#### Saved entries:
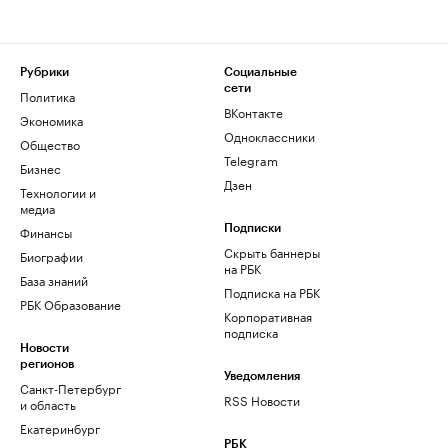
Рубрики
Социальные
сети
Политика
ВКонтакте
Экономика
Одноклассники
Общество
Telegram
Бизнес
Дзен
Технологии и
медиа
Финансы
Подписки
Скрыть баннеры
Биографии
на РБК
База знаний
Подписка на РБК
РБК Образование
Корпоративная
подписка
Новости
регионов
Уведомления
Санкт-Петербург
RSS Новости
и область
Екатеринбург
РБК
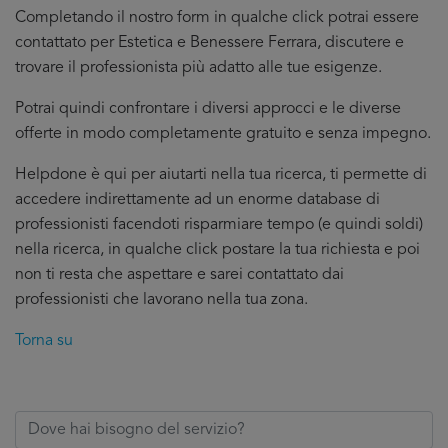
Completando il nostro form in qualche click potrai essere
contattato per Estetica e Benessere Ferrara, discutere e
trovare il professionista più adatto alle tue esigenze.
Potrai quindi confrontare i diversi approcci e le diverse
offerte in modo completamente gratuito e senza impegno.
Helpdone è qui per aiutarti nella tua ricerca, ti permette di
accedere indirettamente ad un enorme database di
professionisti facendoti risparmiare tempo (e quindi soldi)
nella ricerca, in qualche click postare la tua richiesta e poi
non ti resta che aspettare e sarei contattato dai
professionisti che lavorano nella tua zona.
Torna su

#### WHAT THE EXERCISE ASKS:
Copy every line of text from all the rows above word for word, leaving the pictures out of your answer.

#### EXPECTED OUTPUT:
Рубрики
Социальные
сети
Политика
ВКонтакте
Экономика
Одноклассники
Общество
Telegram
Бизнес
Дзен
Технологии и
медиа
Финансы
Подписки
Скрыть баннеры
Биографии
на РБК
База знаний
Подписка на РБК
РБК Образование
Корпоративная
подписка
Новости
регионов
Уведомления
Санкт-Петербург
RSS Новости
и область
Екатеринбург
РБК
Completando il nostro form in qualche click potrai essere
contattato per Estetica e Benessere Ferrara, discutere e
trovare il professionista più adatto alle tue esigenze.
Potrai quindi confrontare i diversi approcci e le diverse
offerte in modo completamente gratuito e senza impegno.
Helpdone è qui per aiutarti nella tua ricerca, ti permette di
accedere indirettamente ad un enorme database di
professionisti facendoti risparmiare tempo (e quindi soldi)
nella ricerca, in qualche click postare la tua richiesta e poi
non ti resta che aspettare e sarei contattato dai
professionisti che lavorano nella tua zona.
Torna su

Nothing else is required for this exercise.